Andiwiana Saptonarwanto, Kepala Grup Operasional Departmen Penyelenggaraan Sistem Pembayaran Bank Indonesia, mengatakan pihaknya sudah menyiapkan sejumlah regulasi pendukung sistem transaksi keuangan elektronik.
Melalui sinergi dan kolaborasi dengan sejumlah pemangku kepentingan terkait, penyediaan infrastruktur dan perubahan perilaku menuju ekosistem digital. BI saat ini sudah siap untuk memfasilitasi transaksi keuangan elektronik untuk semua model bisnis. Kedua, BI juga telah menyiapkan regulasi dan kebijakan yang mendukung.
Ketiga, optimalisasi sumber daya lokal. Keempat edukasi dan monitoring. Strategi elektronifikasi transaksi keuangan BI telah mencakup 4 bidang penting: (1). Elektronifikasi bantuan sosial, (2). Elektronifikasi Transaksi Pemerintah, (3). Elektronifikasi transportasi dan tol. (4). Elektronifikasi ritel lainnya.
“Ke depan pemerintah sedang siapkan untuk bidang kesehatan, pariwisata serta bidang layanan masyarakat lainnya,” kata Andiwiana.
Sementara itu, Roy Sembel, Professor of Finance Management, IPMI Business School, menyampaikan salah satu isu global yang menjadi perhatian dunia selain isu-isu lingkungan hidup, adalah isu digital inequality.
Jadi dengan adanya digital payment system akan bisa mengurangi digital inequality. Saat ini dengan terjadinya perang rusia Ukraina dampaknya ke GDP dan inflasi negara-negara di dunia sangat terasa, untuk itu efisiensi makin dibutuhkan salah satunya dengan digitalisasi termasuk digitalisasi sistem pembayaran.
“Oleh karena itu dibutuhkan kolaborasi dari seluruh stakeholder untuk menangkap peluang ekonomi digital yang di dalamnya digerakkan oleh digital payment,” kata Roy.
Sepandangan, Roy N Mandey Pertama, Roy N Mandey, Ketua Asosiasi Pengusaha Ritel Indonesia (APRINDO) memaparkan ada beberapa peluang yang bisa menjadi pendorong pertumbuhan revenue jika retailer menggunakan digital payments. Pertama, membuka cross-border sales yang tinggi.
Kedua, membuka konversi yang tinggi. Ketiga, kemudahan user atau customer untuk membeli secara kontekstual, “Keempat, sistem pembayaran tertaut (linking payments) mendorong kekuatan belanja customer, semakin besar nilai belanjanya. Kelima, meningkatkan belanja dan loyalitas pelanggan.
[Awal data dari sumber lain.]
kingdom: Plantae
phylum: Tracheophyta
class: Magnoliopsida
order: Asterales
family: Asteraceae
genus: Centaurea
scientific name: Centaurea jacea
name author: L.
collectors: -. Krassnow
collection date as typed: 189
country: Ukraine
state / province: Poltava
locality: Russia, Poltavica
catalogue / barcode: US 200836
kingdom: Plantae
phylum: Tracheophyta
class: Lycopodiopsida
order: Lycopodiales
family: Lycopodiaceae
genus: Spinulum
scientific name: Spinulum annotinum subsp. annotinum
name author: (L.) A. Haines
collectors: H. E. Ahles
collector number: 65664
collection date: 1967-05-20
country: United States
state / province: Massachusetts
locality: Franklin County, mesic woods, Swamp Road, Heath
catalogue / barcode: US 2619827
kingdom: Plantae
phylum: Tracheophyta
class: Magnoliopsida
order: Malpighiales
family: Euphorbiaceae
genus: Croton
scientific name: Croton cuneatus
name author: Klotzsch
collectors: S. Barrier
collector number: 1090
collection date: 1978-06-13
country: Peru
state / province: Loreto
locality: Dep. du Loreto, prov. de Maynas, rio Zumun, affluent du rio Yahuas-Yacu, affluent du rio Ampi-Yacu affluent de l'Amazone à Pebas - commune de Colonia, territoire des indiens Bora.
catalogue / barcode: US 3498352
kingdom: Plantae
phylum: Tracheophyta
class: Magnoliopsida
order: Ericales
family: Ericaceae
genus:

Nor Meydia, Head of Business Development Xendit, menekankan pentingnya pembayaran digital untuk bisnis. Untuk perusahaan B2C, ini akan membawa bisnis memasuki pasar yang berisi pelanggan yang digital literasinya sudah sangat baik. Mereka adalah kelompok usia 25-34 tahun yang menyumbang lebih dari 50% belanja online. “Daya beli kelompok ini akan meningkat dalam dekade berikut,” pungkasnya.